Developing a Medical Home for the Community
In 2009, BMC transitioned to managing its population of patients under the patient-centered medical home (PCMH) model. The clinic’s leaders restructured its practice and processes to align with the seven Joint Principles of the Patient Centered Medical Home, developed by four physician associations:
- Enhanced access to care: Practices must use systems such as open scheduling, expanded hours, and new options for communication between patients, their personal physician, and practice staff.
- A personal physician: Each patient must have an ongoing relationship with a personal physician trained to provide first-contact, continuous, and comprehensive care.
- Physician-led team-based care: A patient’s personal physician leads a team of individuals at the practice level who collectively take responsibility for the ongoing care of patients.
- Whole person orientation: The personal physician is responsible for providing all of a patient’s healthcare needs or taking responsibility for appropriately arranging care with other qualified professionals, including acute care, chronic care, preventive services, and end-of-life care.
- Coordinated and integrated care: The practice must coordinate care across all settings (e.g., subspecialty care, hospitals, home health agencies, nursing homes) and the patient’s community (e.g., family, public, and private community-based services).

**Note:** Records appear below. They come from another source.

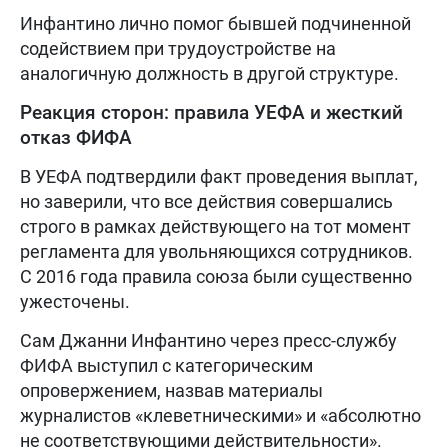
Инфантино лично помог бывшей подчиненной
содействием при трудоустройстве на
аналогичную должность в другой структуре.
Реакция сторон: правила УЕФА и жесткий
отказ ФИФА
В УЕФА подтвердили факт проведения выплат,
но заверили, что все действия совершались
строго в рамках действующего на тот момент
регламента для увольняющихся сотрудников.
С 2016 года правила союза были существенно
ужесточены.
Сам Джанни Инфантино через пресс-службу
ФИФА выступил с категорическим
опровержением, назвав материалы
журналистов «клеветническими» и «абсолютно
не соответствующими действительности».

- Quality and safety: This principle covers a number of requirements such as:
- Advocating for patients to support the attainment of optimal, patient-centered outcomes
- Using evidence-based medicine and clinical decision-support tools to guide decision making
- Enlisting the active participation by patients in the decision-making process
- Using IT
- Attaining third-party certification of a practice’s patient-centered capabilities
- Payment reform: Payment to providers must appropriately recognize the added value provided to patients who have a PCMH.
Realigning Patient Focus
The clinic partnered with a local payer, PacificSource to establish an innovative reimbursement model that included traditional fee-for-service payments, a capitated care management fee, and eligibility to participate in bonus pools based on quality metric scores and overall shared savings.
BMC leaders understood that to succeed in this value-based care arrangement, they needed to expand their focus beyond treating patients who presented at the clinic with symptoms. An integral part of this strategy was to find a better method to help patients stay on track with routine and follow-up care.
Scaling Patient Communication
With more than 75,000 active patients to track for preventive care, BMC needed a system to help care managers reach their highest-risk patients in a consumer-friendly way that would produce high rates of response.
The clinic used a web-based automated population health management system to mine information from its electronic health record and practice management system to create a patient registry. The registry identifies individuals who have gaps in care, such as missing tests or lab work.
The system then triggers automated outbound communications to patients by phone, email, text message, or a blend of all three. Clinic staff schedule the messages to be sent at a certain time each day.
Many patients prefer the automated process for routine appointments, and BMC has been able to manage its population without adding dozens of new case managers.
Planning for the Future
Moving forward, BMC plans to broaden the scope of its outreach program to include specialty areas, such as cardiology and pulmonology. That will improve care coordination for patients who see multiple providers and will, ultimately, result in better quality of care, patient satisfaction, and lower total cost of care.
M. Sean Rogers, MD, is medical director and compliance officer at Bend Memorial Clinic.